Copy out the listing below with "Comments are Closed" changed to "Comments are Open" and nothing else altered. Leave the pictures out.

**DATA:**
*** Block opens ***

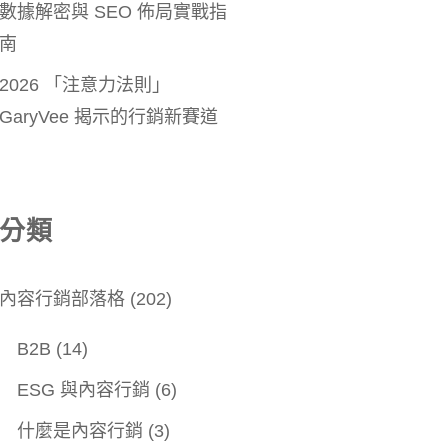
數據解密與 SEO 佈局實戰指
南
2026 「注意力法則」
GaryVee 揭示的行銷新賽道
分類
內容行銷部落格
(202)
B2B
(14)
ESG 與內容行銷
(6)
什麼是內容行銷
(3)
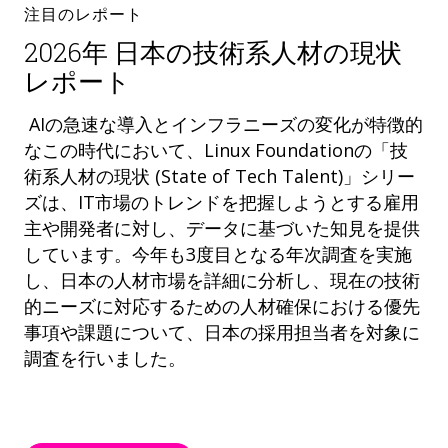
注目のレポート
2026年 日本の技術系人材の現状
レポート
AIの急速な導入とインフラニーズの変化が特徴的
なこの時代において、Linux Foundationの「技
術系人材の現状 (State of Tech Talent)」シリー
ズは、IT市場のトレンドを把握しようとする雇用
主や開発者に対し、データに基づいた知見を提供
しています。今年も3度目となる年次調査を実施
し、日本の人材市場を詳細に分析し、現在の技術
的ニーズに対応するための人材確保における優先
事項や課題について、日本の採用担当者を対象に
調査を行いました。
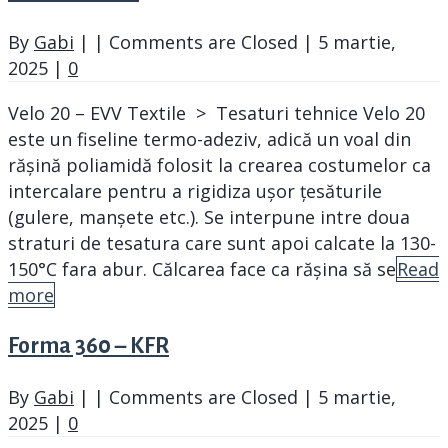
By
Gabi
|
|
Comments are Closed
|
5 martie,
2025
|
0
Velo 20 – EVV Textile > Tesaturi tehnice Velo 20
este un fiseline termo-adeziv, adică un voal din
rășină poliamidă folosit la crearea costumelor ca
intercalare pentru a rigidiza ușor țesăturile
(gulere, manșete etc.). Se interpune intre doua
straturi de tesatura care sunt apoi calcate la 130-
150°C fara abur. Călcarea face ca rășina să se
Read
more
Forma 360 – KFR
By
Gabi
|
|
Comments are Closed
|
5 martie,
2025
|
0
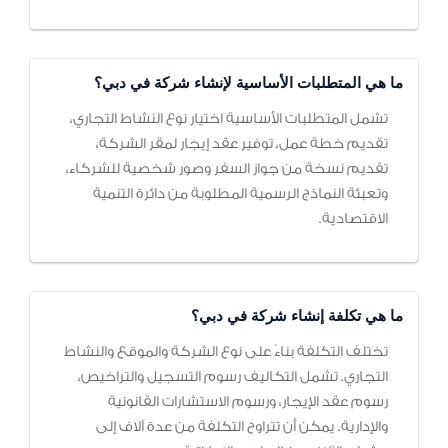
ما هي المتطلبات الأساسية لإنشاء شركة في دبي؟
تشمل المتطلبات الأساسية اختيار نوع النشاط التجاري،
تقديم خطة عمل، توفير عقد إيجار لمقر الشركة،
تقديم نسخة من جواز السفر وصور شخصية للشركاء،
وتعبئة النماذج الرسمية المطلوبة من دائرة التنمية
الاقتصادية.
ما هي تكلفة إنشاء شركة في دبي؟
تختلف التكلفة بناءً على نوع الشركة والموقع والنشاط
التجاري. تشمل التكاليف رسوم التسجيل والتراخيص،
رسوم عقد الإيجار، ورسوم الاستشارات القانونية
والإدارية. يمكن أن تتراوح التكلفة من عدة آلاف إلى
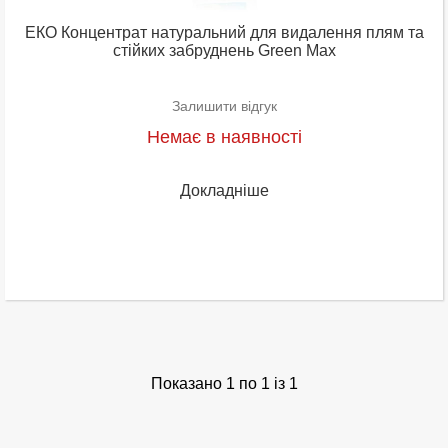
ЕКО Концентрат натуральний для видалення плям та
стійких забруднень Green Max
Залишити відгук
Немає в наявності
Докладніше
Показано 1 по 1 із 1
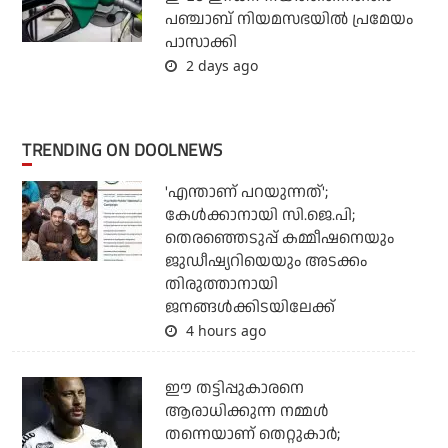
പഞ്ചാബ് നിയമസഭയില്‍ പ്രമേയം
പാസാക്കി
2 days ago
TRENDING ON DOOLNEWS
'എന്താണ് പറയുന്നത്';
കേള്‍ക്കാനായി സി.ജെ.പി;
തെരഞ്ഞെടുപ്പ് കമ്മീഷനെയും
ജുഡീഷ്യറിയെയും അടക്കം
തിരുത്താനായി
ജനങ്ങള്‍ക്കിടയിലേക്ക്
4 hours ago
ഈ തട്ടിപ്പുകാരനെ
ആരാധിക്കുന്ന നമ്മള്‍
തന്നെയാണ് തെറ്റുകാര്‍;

*** Block closes ***

**EXERCISE OUTPUT:**
數據解密與 SEO 佈局實戰指
南
2026 「注意力法則」
GaryVee 揭示的行銷新賽道
分類
內容行銷部落格
(202)
B2B
(14)
ESG 與內容行銷
(6)
什麼是內容行銷
(3)
注目のレポート
2026年 日本の技術系人材の現状
レポート
AIの急速な導入とインフラニーズの変化が特徴的
なこの時代において、Linux Foundationの「技
術系人材の現状 (State of Tech Talent)」シリー
ズは、IT市場のトレンドを把握しようとする雇用
主や開発者に対し、データに基づいた知見を提供
しています。今年も3度目となる年次調査を実施
し、日本の人材市場を詳細に分析し、現在の技術
的ニーズに対応するための人材確保における優先
事項や課題について、日本の採用担当者を対象に
調査を行いました。
By
Gabi
|
|
Comments are Open
|
5 martie,
2025
|
0
Velo 20 – EVV Textile > Tesaturi tehnice Velo 20
este un fiseline termo-adeziv, adică un voal din
rășină poliamidă folosit la crearea costumelor ca
intercalare pentru a rigidiza ușor țesăturile
(gulere, manșete etc.). Se interpune intre doua
straturi de tesatura care sunt apoi calcate la 130-
150°C fara abur. Călcarea face ca rășina să se
Read
more
Forma 360 – KFR
By
Gabi
|
|
Comments are Open
|
5 martie,
2025
|
0
ما هي المتطلبات الأساسية لإنشاء شركة في دبي؟
تشمل المتطلبات الأساسية اختيار نوع النشاط التجاري،
تقديم خطة عمل، توفير عقد إيجار لمقر الشركة،
تقديم نسخة من جواز السفر وصور شخصية للشركاء،
وتعبئة النماذج الرسمية المطلوبة من دائرة التنمية
الاقتصادية.
ما هي تكلفة إنشاء شركة في دبي؟
تختلف التكلفة بناءً على نوع الشركة والموقع والنشاط
التجاري. تشمل التكاليف رسوم التسجيل والتراخيص،
رسوم عقد الإيجار، ورسوم الاستشارات القانونية
والإدارية. يمكن أن تتراوح التكلفة من عدة آلاف إلى
ЕКО Концентрат натуральний для видалення плям та
стійких забруднень Green Max
Залишити відгук
Немає в наявності
Докладніше
Показано 1 по 1 із 1
പഞ്ചാബ് നിയമസഭയില്‍ പ്രമേയം
പാസാക്കി
2 days ago
TRENDING ON DOOLNEWS
'എന്താണ് പറയുന്നത്';
കേള്‍ക്കാനായി സി.ജെ.പി;
തെരഞ്ഞെടുപ്പ് കമ്മീഷനെയും
ജുഡീഷ്യറിയെയും അടക്കം
തിരുത്താനായി
ജനങ്ങള്‍ക്കിടയിലേക്ക്
4 hours ago
ഈ തട്ടിപ്പുകാരനെ
ആരാധിക്കുന്ന നമ്മള്‍
തന്നെയാണ് തെറ്റുകാര്‍;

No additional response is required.